When I think ahead to a time when all the residents who have experienced the fires have graduated, and some or all the faculty who were here have retired, I know that this period will be stand out in our program’s history. We hope we will never again face such trials and our community and program will continue on the path to recovery. But if the fires do continue, our experience these past 2 years has showed me that our specialty and our program hold the knowledge we need to respond, recover, and survive.
I invited Dr Sara Martin, MD, a current PGY-3 in our program to share a few reflections about how the Tubbs and Kincaid Fires have shaped her training. Dr Martin and her classmates were just a few months into residency when the Tubbs Fire hit.
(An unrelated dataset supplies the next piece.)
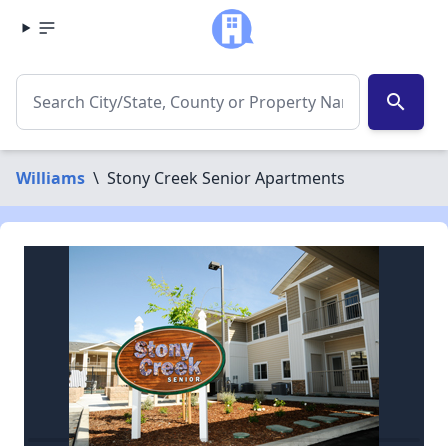
search
Williams
\
Stony Creek Senior Apartments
TS: Now that we are settling in to our old health center again, where do the fires figure into your day to day life?
SM: Everyone assumed the Tubbs Fire was a once-in-a-lifetime event, that it would never happen again. A year later the Camp Fire, in a nearby county, made the Tubbs Fire look small. Another year later, we faced the largest evacuation in California history as the Kincaid fire threatened our town. Our hospital has been evacuated twice in the 3 years of my residency training. With all of that, there’s a sense of uncertainty. A question of whether this is the new normal. I wonder how residency would have felt without these natural disasters, and think about how my training would have been different. In what ways am I less (or more) of a doctor because of these disasters?
There are obvious ways in which the fires have impacted me, implications that are already apparent. There’s the fact that I now have an earthquake plan, a flood plan, and a fire plan for my family. There’s the fact that as I look at jobs, I wonder how their community would come together in a disaster, and what their plan is for evacuating their hospital. How do you ask that at a job interview?
TS: How did your experience of our program responding to the fires in our community shape your view of Family Medicine?
SM: I can wholeheartedly tell people that even with the experience of the fires, I would choose my residency training experience again. The reason is simple: it taught me what it means to truly be a family physician. The fire showed me—in a way that I couldn’t have seen otherwise—that I was part of a family that encompassed a whole community, and that a whole community encompassed me, as a learner, as a person, and as a physician.
The sense of what it meant to be a family physician was embodied by the outpouring of support from our community. From the physicians at our sister clinics who voluntarily stopped seeing their patients so we had the physical space to continue our training; to the medical assistants who made do with cramped space and standing computers in tight hallways; to the patients who would celebrate “finding us” as we moved from clinic to clinic. No one stopped focusing on the reason we were there: the community.
I’ll never forget when a patient welcomed me “home” to our original clinic when it reopened 2 years after the fire. The fires weren’t easy, but the community response—and our small role in it as family physicians—was inspiring.
- © 2020 Annals of Family Medicine, Inc.